▶ Requirement A
Copy word for word the part of the current sources text starting with "What’s a Source?" and going on through "an electrical load.".

● ● ● ●

An ideal current source is a source of constant current to a system, independent of the source voltage. An ideal current source provides this constant current with 100% efficiency — it has an internal parallel resistance with a value that is infinite.

A practical current source is a device that supplies current to a system, yet unlike an ideal current source, has some internal resistance in parallel within itself. It cannot fully provide all of its current capabilities due to having some internal resistance, therefore it is not 100% efficient.

What’s a Source?

A source is any device that delivers energy into to a system — whereas, a device that extracts or consumes energy from a system is known as an electrical load.

Sources convert mechanical, chemical, thermal and other forms of energy into electrical energy — such as a 9V battery converting chemical energy into electrical energy. A source is considered to be an active element that generates electrical energy in some way.

Two Kinds of Sources

1. Voltage Source: A device capable of supplying a voltage to a circuit. A voltage source supplies energy or power to a circuit in the form of a voltage potential.
2. Current Source: A device capable of supplying a current to a circuit. A current source supplies energy or power to a circuit in the form of current.

A Review of Power in a Circuit

Recall the definition of power in purely resistive circuits is the measure of how much work or energy transfer the circuit can do over an amount of time. The formula for power is given as the product of the voltage (V) across a purely resistive element and the current (I) through that element — or what I like to call “piv”:

\begin{equation}
P = IV
\end{equation}

Recall Ohm’s Law (V = IR). Power (P) can also be written as:

\begin{equation}
P\space =\space \frac{V^2}{R}
\end{equation}

or written as:

\begin{equation}
P\space =\space {I^2}R
\end{equation}

Looking at the power formula above, we see that for a circuit with constant resistance (R), an increase in current (I) to a circuit will increase its power (P) — on the other hand, if there’s a decrease in current (I) to a circuit, then there is a decrease in it’s power (P).

Preliminary Concepts You May Want to Review

Before continuing on with our discussion of ideal current sources, you may want to consider looking further into the circuit theory of active and passive components here. Having a good understanding of active and passive components — and what they are — will greatly increase your understanding of current sources.

● ● ● ●

▶ Requirement B
In the records below, repeat the lines starting with the line with "country: Bolivia" and going on through the line with "family: Acanthaceae", unchanged and including both of those lines.

● ● ● ●

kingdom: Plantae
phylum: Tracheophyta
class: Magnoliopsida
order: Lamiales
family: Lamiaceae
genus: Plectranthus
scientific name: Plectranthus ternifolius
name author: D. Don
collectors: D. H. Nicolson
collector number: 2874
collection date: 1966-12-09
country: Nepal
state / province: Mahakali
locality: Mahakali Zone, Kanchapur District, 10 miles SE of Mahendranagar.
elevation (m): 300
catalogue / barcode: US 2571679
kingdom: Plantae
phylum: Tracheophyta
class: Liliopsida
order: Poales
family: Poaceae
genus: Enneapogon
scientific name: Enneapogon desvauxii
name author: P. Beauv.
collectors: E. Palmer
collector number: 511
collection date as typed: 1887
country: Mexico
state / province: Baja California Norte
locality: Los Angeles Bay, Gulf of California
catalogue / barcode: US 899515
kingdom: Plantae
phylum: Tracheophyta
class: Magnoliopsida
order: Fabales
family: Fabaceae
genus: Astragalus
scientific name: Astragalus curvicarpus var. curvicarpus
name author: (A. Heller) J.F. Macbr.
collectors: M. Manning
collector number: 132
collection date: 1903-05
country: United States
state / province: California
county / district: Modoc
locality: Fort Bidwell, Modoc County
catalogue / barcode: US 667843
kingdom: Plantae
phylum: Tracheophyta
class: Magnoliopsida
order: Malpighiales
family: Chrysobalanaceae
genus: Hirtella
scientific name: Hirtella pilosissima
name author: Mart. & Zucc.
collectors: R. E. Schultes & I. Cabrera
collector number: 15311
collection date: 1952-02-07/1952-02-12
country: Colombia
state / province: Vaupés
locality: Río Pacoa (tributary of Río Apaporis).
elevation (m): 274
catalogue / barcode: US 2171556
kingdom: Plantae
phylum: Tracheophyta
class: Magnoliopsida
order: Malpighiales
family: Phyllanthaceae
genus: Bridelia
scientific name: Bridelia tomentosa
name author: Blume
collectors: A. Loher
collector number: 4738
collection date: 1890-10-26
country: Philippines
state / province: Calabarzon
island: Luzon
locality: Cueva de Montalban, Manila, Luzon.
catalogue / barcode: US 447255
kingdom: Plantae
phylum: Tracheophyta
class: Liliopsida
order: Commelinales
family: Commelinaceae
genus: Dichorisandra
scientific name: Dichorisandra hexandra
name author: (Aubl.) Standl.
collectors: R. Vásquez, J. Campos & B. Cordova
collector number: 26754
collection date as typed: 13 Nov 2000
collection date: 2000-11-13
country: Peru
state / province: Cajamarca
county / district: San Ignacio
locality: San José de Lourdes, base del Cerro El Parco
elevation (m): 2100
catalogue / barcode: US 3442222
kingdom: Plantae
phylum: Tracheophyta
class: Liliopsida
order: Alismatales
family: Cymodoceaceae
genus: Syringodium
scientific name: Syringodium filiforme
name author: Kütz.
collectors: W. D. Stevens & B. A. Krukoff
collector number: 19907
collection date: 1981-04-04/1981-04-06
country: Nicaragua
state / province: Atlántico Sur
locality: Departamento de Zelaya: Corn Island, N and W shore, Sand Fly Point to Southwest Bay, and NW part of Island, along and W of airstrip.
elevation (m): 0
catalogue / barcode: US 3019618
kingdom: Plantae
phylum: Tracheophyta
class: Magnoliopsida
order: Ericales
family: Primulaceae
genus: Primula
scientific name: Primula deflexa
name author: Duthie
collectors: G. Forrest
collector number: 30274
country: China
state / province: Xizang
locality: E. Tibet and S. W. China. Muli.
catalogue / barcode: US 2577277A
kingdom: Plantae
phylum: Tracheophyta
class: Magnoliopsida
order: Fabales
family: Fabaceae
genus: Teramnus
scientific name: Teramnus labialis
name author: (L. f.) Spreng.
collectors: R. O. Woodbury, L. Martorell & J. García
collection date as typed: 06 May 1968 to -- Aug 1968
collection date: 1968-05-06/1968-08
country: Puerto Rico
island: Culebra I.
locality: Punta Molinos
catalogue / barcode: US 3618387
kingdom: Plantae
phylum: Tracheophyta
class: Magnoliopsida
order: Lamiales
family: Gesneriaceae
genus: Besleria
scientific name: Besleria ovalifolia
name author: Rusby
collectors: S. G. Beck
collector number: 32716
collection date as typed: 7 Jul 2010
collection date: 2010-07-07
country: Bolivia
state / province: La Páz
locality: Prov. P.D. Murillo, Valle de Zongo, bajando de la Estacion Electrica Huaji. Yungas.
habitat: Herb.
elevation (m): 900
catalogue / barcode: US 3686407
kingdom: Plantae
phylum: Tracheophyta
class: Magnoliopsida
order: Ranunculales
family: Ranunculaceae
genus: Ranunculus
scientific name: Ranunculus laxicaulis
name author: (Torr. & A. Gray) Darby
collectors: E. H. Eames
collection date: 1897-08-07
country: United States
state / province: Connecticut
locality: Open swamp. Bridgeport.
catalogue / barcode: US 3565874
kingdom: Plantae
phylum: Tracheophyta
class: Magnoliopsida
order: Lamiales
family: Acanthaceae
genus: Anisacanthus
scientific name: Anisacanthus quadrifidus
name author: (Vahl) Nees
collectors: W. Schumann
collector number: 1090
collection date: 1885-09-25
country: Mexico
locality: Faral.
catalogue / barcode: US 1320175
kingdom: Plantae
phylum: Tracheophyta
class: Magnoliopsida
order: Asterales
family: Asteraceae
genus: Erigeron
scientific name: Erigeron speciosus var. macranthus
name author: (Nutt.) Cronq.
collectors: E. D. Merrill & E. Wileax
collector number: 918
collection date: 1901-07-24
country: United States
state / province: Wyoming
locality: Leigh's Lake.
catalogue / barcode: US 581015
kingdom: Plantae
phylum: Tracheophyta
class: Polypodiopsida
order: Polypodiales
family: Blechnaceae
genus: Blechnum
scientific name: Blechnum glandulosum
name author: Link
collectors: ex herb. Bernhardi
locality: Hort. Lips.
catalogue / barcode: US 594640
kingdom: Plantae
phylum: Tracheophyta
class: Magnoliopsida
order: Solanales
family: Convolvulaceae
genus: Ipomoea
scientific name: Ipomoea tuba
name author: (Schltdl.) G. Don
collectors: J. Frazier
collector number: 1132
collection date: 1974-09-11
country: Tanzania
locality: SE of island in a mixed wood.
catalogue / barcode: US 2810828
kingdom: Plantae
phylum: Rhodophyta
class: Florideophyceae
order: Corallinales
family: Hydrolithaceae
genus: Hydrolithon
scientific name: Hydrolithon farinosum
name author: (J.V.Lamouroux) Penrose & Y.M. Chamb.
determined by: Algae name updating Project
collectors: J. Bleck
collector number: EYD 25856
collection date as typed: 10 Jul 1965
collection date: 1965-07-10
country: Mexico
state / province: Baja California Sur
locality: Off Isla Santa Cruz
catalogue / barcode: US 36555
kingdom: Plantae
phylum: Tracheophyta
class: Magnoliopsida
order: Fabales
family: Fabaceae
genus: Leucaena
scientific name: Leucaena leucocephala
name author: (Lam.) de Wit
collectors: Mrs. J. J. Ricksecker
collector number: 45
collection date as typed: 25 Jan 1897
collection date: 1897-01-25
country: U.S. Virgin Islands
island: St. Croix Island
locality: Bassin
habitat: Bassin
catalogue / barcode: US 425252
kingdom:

● ● ● ●

▶ Expected answer A
What’s a Source?

A source is any device that delivers energy into to a system — whereas, a device that extracts or consumes energy from a system is known as an electrical load.

▶ Expected answer B
country: Bolivia
state / province: La Páz
locality: Prov. P.D. Murillo, Valle de Zongo, bajando de la Estacion Electrica Huaji. Yungas.
habitat: Herb.
elevation (m): 900
catalogue / barcode: US 3686407
kingdom: Plantae
phylum: Tracheophyta
class: Magnoliopsida
order: Ranunculales
family: Ranunculaceae
genus: Ranunculus
scientific name: Ranunculus laxicaulis
name author: (Torr. & A. Gray) Darby
collectors: E. H. Eames
collection date: 1897-08-07
country: United States
state / province: Connecticut
locality: Open swamp. Bridgeport.
catalogue / barcode: US 3565874
kingdom: Plantae
phylum: Tracheophyta
class: Magnoliopsida
order: Lamiales
family: Acanthaceae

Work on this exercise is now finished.